The participation as main partner of ISEE at Cyberisks Conference 2014 it was a success. The message of the ISEE President, Mr. Daianu was appreciated by Mr. Yugo Neumorni, President of CIO Council Romania, as a message which should be read by each executive in Romania.
All participants had considerations about the urgency and the need of a Financial CERT. Romanian Intelligence Service, the Information Agency of Interior Minister, the representatives of CERT-RO and Mr. Varujan Pambuccian from Romanian Parliament mentioned the importance of Financial CERT initiative. About this initiative of ISEE please read at Initiatives Page.
Mr. Mazilu from SRI mentioned the explosion of criminal bot-nets and the increasing usage of Bitcoin with all the negative consequences. The trends presented one year ago unfortunately are confirmed, and the explosion of cyber-incidents, with huge loses are increasing. There are needs of regulations, standards, and technological rules.
It was reiterated the need of a national cyber legislation, and specific norms and standards for financial sector. The numbers and complexity of cyber attacks are increasing constantly, based of the declaration of Mr. Barzu, Cyber Unit Head from DGIPI. It is at least a 35% increase from one year to other. He presented also a concrete case of a cybercrime on capital market.
Mr. Pambuccian mentioned the need for rules, a system to monitor the auditors on IT which are doing now a more formal work, without to much responsibility. We need a law to establish the clear responsibilities. The cloud services are more secure then the internal IT infrastructure. But about cloud at international level are only two real cloud providers, all others offering more hosting services. It’a a clear need of a CERT for financial sector, which to be independent and equidistant.
Mrs. Avram from BNR mentioned the EU regulations who are imposing measures at national level, we need policies and regulations for critical financial infrastructures. About Bitcoin, it’s a general issue starting from the definitions of virtual coins. The need of expertise is clear, there are in this moment more questions in place of responses.
Mr. Tofan from CERT-RO mention that Romania encounters a high rate of compromised IT systems, and we are used as a proxy country for attacks against others.

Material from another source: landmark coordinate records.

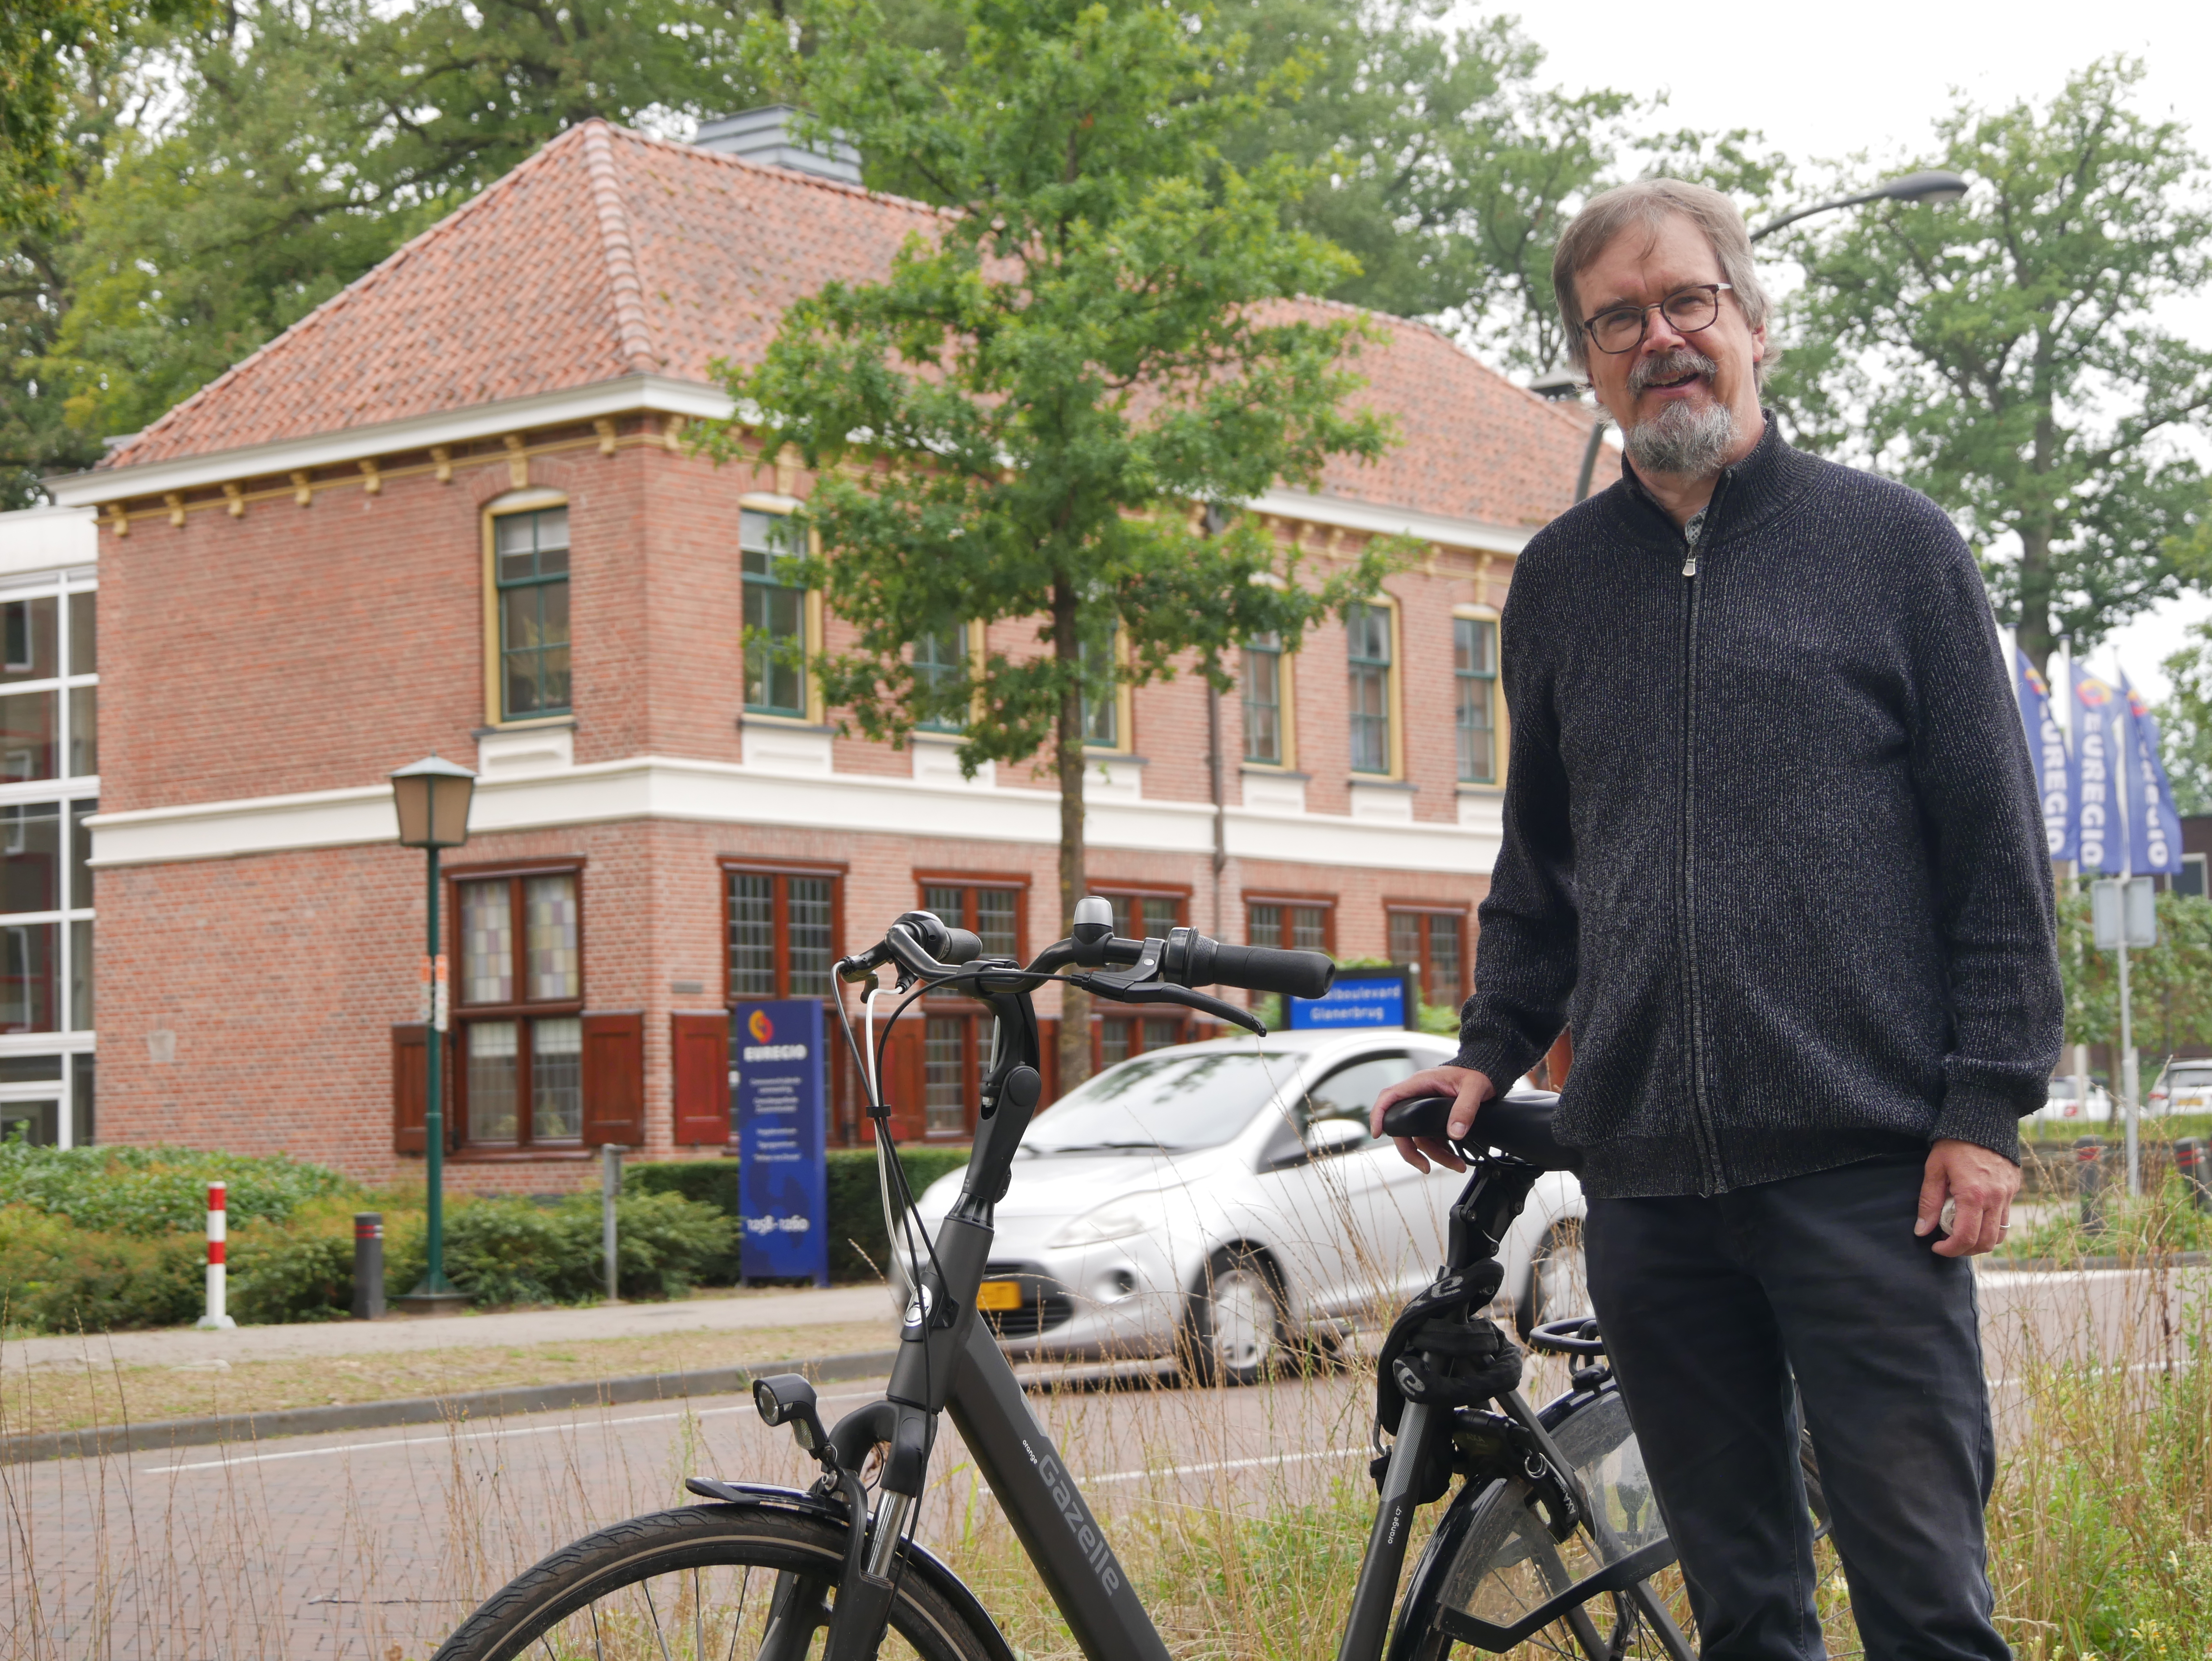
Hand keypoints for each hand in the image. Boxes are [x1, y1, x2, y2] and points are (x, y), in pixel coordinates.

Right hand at [1371, 1065, 1495, 1172]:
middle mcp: (1418, 1096)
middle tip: (1425, 1167)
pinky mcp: (1434, 1117)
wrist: (1486, 1073)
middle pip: (1402, 1126)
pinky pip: (1431, 1137)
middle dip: (1411, 1150)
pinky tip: (1456, 1157)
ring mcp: (1425, 1108)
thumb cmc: (1476, 1073)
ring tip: (1456, 1165)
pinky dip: (1442, 1150)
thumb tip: (1455, 1132)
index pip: (1389, 1097)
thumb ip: (1465, 1109)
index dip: (1379, 1114)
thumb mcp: (1474, 1088)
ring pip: (1419, 1136)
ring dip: (1435, 1154)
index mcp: (1420, 1083)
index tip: (1377, 1133)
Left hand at [1916, 1138, 2019, 1257]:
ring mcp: (2008, 1195)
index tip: (1936, 1247)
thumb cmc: (1953, 1143)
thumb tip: (1921, 1231)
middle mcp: (1995, 1199)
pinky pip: (2005, 1220)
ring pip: (1999, 1235)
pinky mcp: (2013, 1190)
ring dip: (1980, 1242)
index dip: (1950, 1249)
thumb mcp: (1934, 1169)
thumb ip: (1928, 1202)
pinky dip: (1990, 1228)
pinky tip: (1974, 1219)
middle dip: (1964, 1250)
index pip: (1966, 1237)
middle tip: (1947, 1243)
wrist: (1982, 1121)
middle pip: (1985, 1242)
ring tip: (1960, 1233)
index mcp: (1973, 1194)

Mr. Neumorni mentioned the importance of human factor in IT security, the people being the weakest point. In Romania is a very low education level related to IT security. The concept of Internet of Thinks is very dangerous. Without strong standards and management measures, without correct informed people, the extensive usage of Internet can be very dangerous. More dissemination events are necessary. Should be important to organize campaigns to teach people about minimal measures to be taken to reduce the exposure to risks which are real, and closer, and closer.
It is a need of an information code.
AIG presented the first insurance product for IT security events and IT infrastructures.
About security in cloud, in this moment, are in developing more standards, including ISO 27018. Microsoft proposed a legal framework for financial authorities to allow the usage of cloud services by financial companies.
The legal view it was also discussed, being proposed interpretation of legal terms which are proposed in the new cyber law.
Very interesting, and full of experiences, more presentations were provided by Oracle, CertSign, and ISEE itself (the presentation can be find already on our site). E-Quest/Dell representative recommended to organize an event related to IT Security as a Service, because it is the single way to fight with IT Criminality as a Service (cyber weapons, citizen identities, or financial information can be by very cheap on the black market of cyber crime).